After the Confederate wars Kilkea Castle was home to many different families who for the most part were unconnected to the Earls of Kildare.  Perhaps the most interesting of those Kilkea residents was Thomas Reynolds whose wife’s sister was married to Wolfe Tone.  Reynolds, a Dublin silk merchant, was friendly with Lord Edward FitzGerald, the one-time member of parliament for the borough of Athy who was leader of the United Irishmen in County Kildare.  He brought Reynolds into the organisation and indeed Reynolds became a colonel in the Army of the United Irishmen.  Regrettably Reynolds turned out to be an informer, a claim which his son unsuccessful attempted to dispute in his biography of Thomas Reynolds, published in 1838.  Subsequent tenants of Kilkea Castle were the Caulfield family who were also occupiers of extensive lands in the Grangemellon area.  A member of the Caulfield family was one of those involved as trustees of Catholic church property for the parish of St.

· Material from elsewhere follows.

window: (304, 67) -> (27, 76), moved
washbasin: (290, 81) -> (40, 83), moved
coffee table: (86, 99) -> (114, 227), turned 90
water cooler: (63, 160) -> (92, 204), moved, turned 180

Michael’s Athy in the early post Catholic emancipation period.

 

Kilkea castle after almost 200 years without a FitzGerald in residence once again became a family residence for members of the Duke of Leinster’s family.  However, the once extensive Leinster estates passed into the ownership of an English financier, Sir Harry Mallaby-Deeley.  During the life of the 6th Duke of Leinster his third son, Lord Edward, while his two older brothers were still alive, disposed of his reversionary rights for a relatively small sum to Mallaby-Deeley.  He did so believing that he had little prospect of succeeding to the title and to the Leinster estates.  However, Desmond FitzGerald, the eldest son of the Duke was killed while serving as an officer in World War 1 and the Duke’s second son Maurice died in February 1920.  When the sixth Duke of Leinster died in 1922 the former bankrupt Edward, described by many as a rakish womaniser, became the 7th Duke of Leinster.  The tenanted lands belonging to the Leinster estates having been sold under the Wyndham Land Act to tenant farmers, the demesne lands at Carton and Kilkea were all that remained and they passed to Mallaby-Deeley.  He allowed members of the FitzGerald family, but not the improvident 7th Duke, to live in Carton House until it was sold in 1948.

 

The 7th Duke’s uncle, Lord Walter FitzGerald and Walter’s two sisters, lived in Kilkea Castle from 1889.  It was there that Lord Walter, one of the founders of the Kildare Archaeological Society, died in 1923.  The FitzGerald sisters continued living in Kilkea and after World War II the castle was occupied by the Marquess of Kildare.  In the mid-1960s he went to live in England and the castle was sold in 1965 to William Cade.  Edward the 7th Duke who married four times, lived in England on an annual allowance from Mallaby-Deeley.  He died in 1976. 

 

The re-opening of Kilkea Castle as a hotel is to be applauded, bringing as it does the story of the great house of Leinster to our time.  It offers too a wonderful addition to the story of our neighbourhood, bringing with it the history of a great family, some of whose members are remembered today in the street names of our town.